By comparing the estimated count with the exact count, we can get the actual relative error achieved by DPColorPath as reported in Figure 8

The k-clique density mu (reported in Figure 10) can be obtained as (total_estimate_cnt - exact_cnt)/UB.

The running time and memory usage (reported in Figures 11–13) can be obtained by using the /usr/bin/time command.

4. Get the estimated 12-clique count in com-youtube by the existing algorithm DPColorPath with a fixed number (i.e., 50,000,000) samples

$ ./kCliqueC -b -g datasets/com-youtube -k 12 -a DPColorPath -t 50000000

By comparing the estimated count with the exact count, we can get the actual relative error achieved by DPColorPath5e7 as reported in Figure 8

5. Run our algorithm SR-kCCE with a fixed number (e.g., 1000) of refinement and relative error 0.001

$ ./kCliqueC -b -g datasets/com-youtube -k 12 -a SR-kCCE -e 0.001 -r 1000

From the output, we can get the results reported in Figure 14

Data Format

The SR-kCCE program supports two data formats for input graphs: the default text format and a more time-efficient binary format.

Default Text Format

Example of edges.txt

5 7
0 1
0 2
1 2
1 3
1 4
2 3
3 4

Binary Format

For faster graph loading, the binary format is recommended. Each graph is represented by two binary files: b_adj.bin and b_degree.bin.
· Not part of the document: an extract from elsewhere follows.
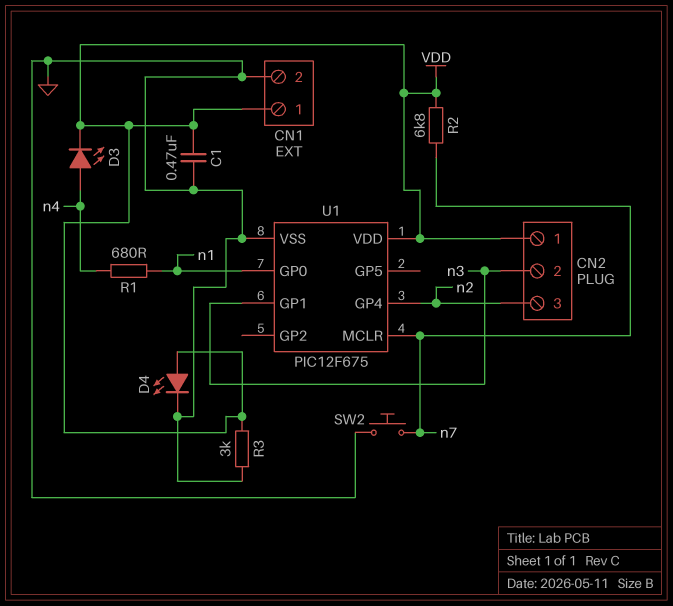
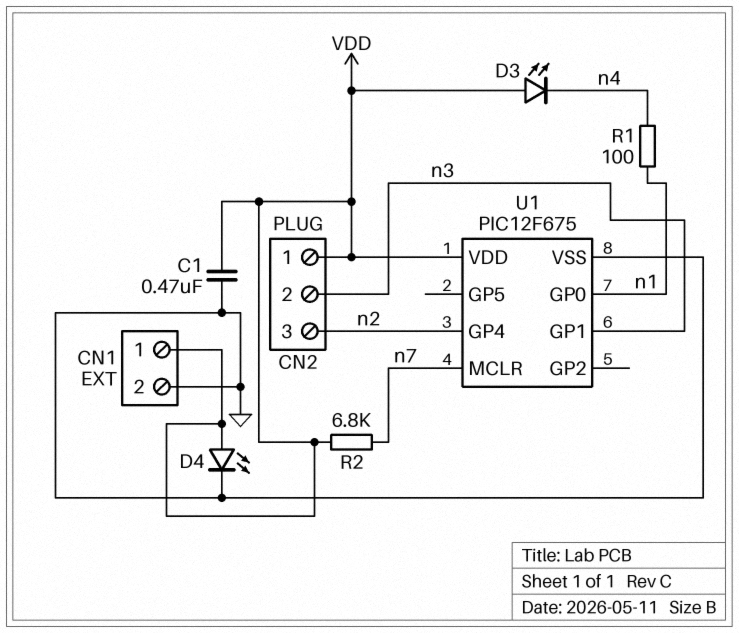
D3: LED (A n4, K VDD) -> LED (A VDD, K n4)
R1: 680 (n1, n4) -> 100 (n1, n4)
R3: 3k (GND, VDD) -> none
SW2: button (GND, n7) -> none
To read the input graph from the binary format, add the -b flag when running the kCliqueC program:

$ ./kCliqueC -g datasets/CA-GrQc -k 9 -a SR-kCCE -e 0.001 -b 

More Information

For more details on the data format, refer to the Cohesive Subgraph Book datasets page.

Bug fixes

A bug in Pivotor_matrix.h -> init_C() was fixed on 21 October 2024.